2. On doit donc distinguer le marché de l'échange standard des pièces d'usure que sont bracelets et piles, du marché de la réparation horlogère proprement dite. Ce dernier se caractérise par la qualification de la main d'œuvre et par le type des produits réparés, montres et horloges de haut ou de très haut de gamme, seuls produits pour lesquels une réparation coûteuse se justifie. Le marché de la réparation horlogère est donc un marché connexe de celui des montres haut de gamme.
3. Les statistiques professionnelles retiennent, pour définir les montres " haut de gamme ", le critère du prix, supérieur à 1000 euro, ce qui conduit à regrouper les montres de joaillerie avec les montres à complication de pure tradition horlogère. En 2003, 112 000 pièces d'un prix unitaire de plus de 1 000 euro ont été commercialisées en France pour une valeur totale de 311 millions d'euro, représentant moins de 1 % des ventes de montres en quantité, mais plus de 30 % en valeur. Ce marché est aujourd'hui essentiellement occupé par des manufactures suisses.
4. Certaines manufactures, comme ETA, groupe Swatch, fabriquent des mouvements ou calibres qui sont ensuite revendus à différentes marques (Cartier, Boucheron) qui les intègrent dans leurs boîtiers. D'autres marques ont leur propre manufacture et fabriquent à la fois calibres et boîtiers. La plus importante est Rolex qui occupe environ 15 % du marché français des montres haut de gamme. Parmi les marques qui fabriquent elles-mêmes leurs mouvements, on trouve Breitling, Zenith ou Jaeger Lecoultre dont la manufacture est située au Sentier, près de Genève. La société Jaeger Lecoultre a également comme particularité d'avoir développé, sur les dernières décennies, un nombre de nouveaux calibres relativement élevé, compte tenu de sa production annuelle de 40 000 pièces environ.
5. Après deux décennies, 1970-1990, difficiles en raison du succès des montres à quartz, le marché des montres haut de gamme a connu une forte croissance ayant attiré une clientèle pour laquelle la montre est un objet d'art, voire de collection. Cette évolution s'est accompagnée d'une concentration de la production au sein de quelques manufactures, la plus importante étant celle de Swatch, qui fabrique au moins les deux tiers des mouvements mécaniques suisses haut de gamme, et d'une concentration des marques au sein de quelques groupes internationaux spécialisés dans la mode et le luxe, LVMH (marques Zenith, Tag Heuer, Chaumet ...), le groupe Richemont (marques Cartier, Jaeger Lecoultre, IWC, Baume & Mercier, Piaget, Vacheron Constantin...). Le groupe Swatch possède les marques Blancpain, Bréguet, Tissot, Oméga et le groupe PPR détient, depuis la reprise de Gucci, la marque éponyme et Boucheron.
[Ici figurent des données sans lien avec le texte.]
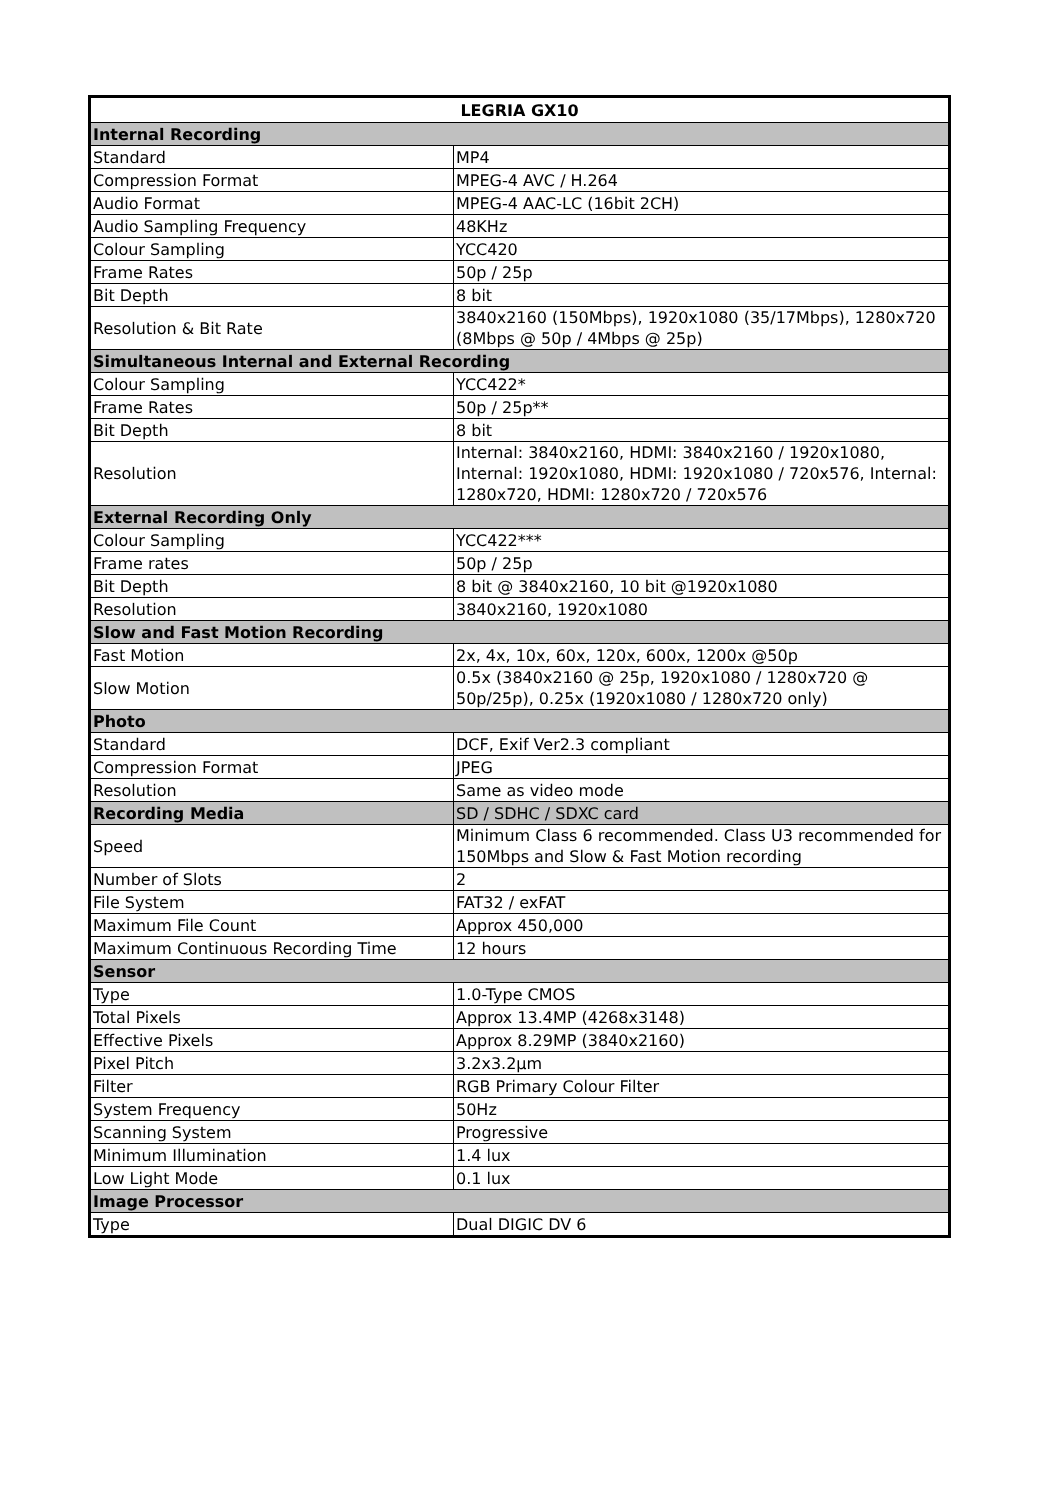| LEGRIA GX10 | |
| --- | --- |
| Internal Recording | |
| Standard | MP4 |
| Compression Format | MPEG-4 AVC / H.264 |
| Audio Format | MPEG-4 AAC-LC (16bit 2CH) |
| Audio Sampling Frequency | 48KHz |
| Colour Sampling | YCC420 |
| Frame Rates | 50p / 25p |
| Bit Depth | 8 bit |
| Resolution & Bit Rate | 3840x2160 (150Mbps), 1920x1080 (35/17Mbps), 1280x720 (8Mbps @ 50p / 4Mbps @ 25p) |
| Simultaneous Internal and External Recording | |
| Colour Sampling | YCC422* |
| Frame Rates | 50p / 25p** |
| Bit Depth | 8 bit |
| Resolution | Internal: 3840x2160, HDMI: 3840x2160 / 1920x1080, Internal: 1920x1080, HDMI: 1920x1080 / 720x576, Internal: 1280x720, HDMI: 1280x720 / 720x576 |
| External Recording Only | |
| Colour Sampling | YCC422*** |
| Frame rates | 50p / 25p |
| Bit Depth | 8 bit @ 3840x2160, 10 bit @1920x1080 |
| Resolution | 3840x2160, 1920x1080 |
| Slow and Fast Motion Recording | |
| Fast Motion | 2x, 4x, 10x, 60x, 120x, 600x, 1200x @50p |
| Slow Motion | 0.5x (3840x2160 @ 25p, 1920x1080 / 1280x720 @ 50p/25p), 0.25x (1920x1080 / 1280x720 only) |
| Photo | |
| Standard | DCF, Exif Ver2.3 compliant |
| Compression Format | JPEG |
| Resolution | Same as video mode |
| Recording Media | SD / SDHC / SDXC card |
| Speed | Minimum Class 6 recommended. Class U3 recommended for 150Mbps and Slow & Fast Motion recording |
| Number of Slots | 2 |
| File System | FAT32 / exFAT |
| Maximum File Count | Approx 450,000 |
| Maximum Continuous Recording Time | 12 hours |
| Sensor | |
| Type | 1.0-Type CMOS |
| Total Pixels | Approx 13.4MP (4268x3148) |
| Effective Pixels | Approx 8.29MP (3840x2160) |
| Pixel Pitch | 3.2x3.2µm |
| Filter | RGB Primary Colour Filter |
| System Frequency | 50Hz |
| Scanning System | Progressive |
| Minimum Illumination | 1.4 lux |
| Low Light Mode | 0.1 lux |
| Image Processor | |
| Type | Dual DIGIC DV 6 |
6. L'évolution du marché de l'horlogerie de luxe a eu des répercussions sur celui de la réparation. Les groupes précédemment mentionnés ont eu le souci de mieux contrôler leur service après-vente afin de promouvoir leur image de qualité et de luxe. Le groupe Rolex a imposé à ses distributeurs la présence d'un horloger qualifié sur le point de vente. D'autres entreprises, notamment le groupe Richemont, ont progressivement récupéré les réparations de leurs produits au sein de leurs ateliers. Richemont a ainsi regroupé, sur le site d'Aulnay-sous-Bois, la quasi-totalité de l'activité réparation de ses marques en France.
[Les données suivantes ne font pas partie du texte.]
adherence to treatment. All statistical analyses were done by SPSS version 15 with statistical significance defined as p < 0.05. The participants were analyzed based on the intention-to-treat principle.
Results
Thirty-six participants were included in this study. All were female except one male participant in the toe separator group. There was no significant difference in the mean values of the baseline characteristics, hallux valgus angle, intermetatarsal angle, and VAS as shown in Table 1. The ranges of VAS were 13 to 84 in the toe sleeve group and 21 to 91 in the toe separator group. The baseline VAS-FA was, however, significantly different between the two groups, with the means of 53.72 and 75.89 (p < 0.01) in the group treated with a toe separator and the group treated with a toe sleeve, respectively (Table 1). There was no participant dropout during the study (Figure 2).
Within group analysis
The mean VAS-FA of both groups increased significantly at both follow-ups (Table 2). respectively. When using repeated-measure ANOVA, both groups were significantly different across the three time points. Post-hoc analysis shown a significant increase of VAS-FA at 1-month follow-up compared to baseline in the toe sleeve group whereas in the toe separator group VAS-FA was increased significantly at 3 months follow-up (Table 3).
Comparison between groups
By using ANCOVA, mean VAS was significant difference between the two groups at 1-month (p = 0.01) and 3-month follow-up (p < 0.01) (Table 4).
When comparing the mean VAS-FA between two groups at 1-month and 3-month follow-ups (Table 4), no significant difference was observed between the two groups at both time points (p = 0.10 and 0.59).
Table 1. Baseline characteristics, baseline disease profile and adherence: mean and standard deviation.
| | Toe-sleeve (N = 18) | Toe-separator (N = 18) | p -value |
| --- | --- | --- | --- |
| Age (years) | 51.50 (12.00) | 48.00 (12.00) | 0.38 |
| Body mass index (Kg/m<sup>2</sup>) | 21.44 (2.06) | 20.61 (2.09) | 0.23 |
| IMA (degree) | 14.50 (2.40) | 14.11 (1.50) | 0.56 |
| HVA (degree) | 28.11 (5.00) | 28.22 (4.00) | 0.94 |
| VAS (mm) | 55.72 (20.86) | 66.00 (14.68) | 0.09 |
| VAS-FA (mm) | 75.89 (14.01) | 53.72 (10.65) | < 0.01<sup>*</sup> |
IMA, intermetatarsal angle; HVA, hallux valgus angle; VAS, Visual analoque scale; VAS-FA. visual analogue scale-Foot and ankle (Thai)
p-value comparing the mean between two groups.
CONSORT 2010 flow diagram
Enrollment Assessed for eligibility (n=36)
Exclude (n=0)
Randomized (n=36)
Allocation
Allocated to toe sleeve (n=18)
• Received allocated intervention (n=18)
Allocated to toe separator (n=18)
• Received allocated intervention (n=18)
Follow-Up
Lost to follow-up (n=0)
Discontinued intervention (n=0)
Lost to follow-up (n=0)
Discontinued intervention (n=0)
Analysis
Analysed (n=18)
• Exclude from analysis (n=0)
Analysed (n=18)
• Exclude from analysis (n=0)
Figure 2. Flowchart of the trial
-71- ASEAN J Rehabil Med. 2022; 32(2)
1. PRINCIPALES CARACTÉRISTIQUES DU MARCHÉ DE LA RÉPARATION HORLOGÈRE
7. Il n'existe pas de données chiffrées disponibles concernant le marché français de la réparation horlogère. En se fondant sur les ventes de montres neuves, le délai entre deux révisions, les temps moyens de réparation et le nombre d'horlogers qualifiés, on peut évaluer le nombre de réparations pour les produits haut de gamme à environ 100 000 par an. En retenant un coût moyen de réparation de 200 euro, ce marché peut être évalué à 20 millions d'euro.
8. L'offre et la demande sont peu élastiques au prix. La décision de faire réparer une montre est souvent prise sans que le prix de la prestation soit connu et la démarche qui consiste à demander plusieurs devis reste exceptionnelle. L'offre découle directement du nombre d'horlogers qualifiés qui a baissé à la suite de la réduction du nombre de places offertes dans les écoles professionnelles durant les décennies 1970-1990. Au regard des délais d'intervention, plusieurs mois, on peut estimer que la demande de réparations excédait l'offre sur la période en cause (2000-2003). En effet, le marché de la réparation a bénéficié de la vogue des montres mécaniques, notamment de haut de gamme, qui doivent être révisées tous les cinq à dix ans. Des possesseurs de montres hors d'usage, datant de plus de vingt ans, ont également cherché à les faire réparer.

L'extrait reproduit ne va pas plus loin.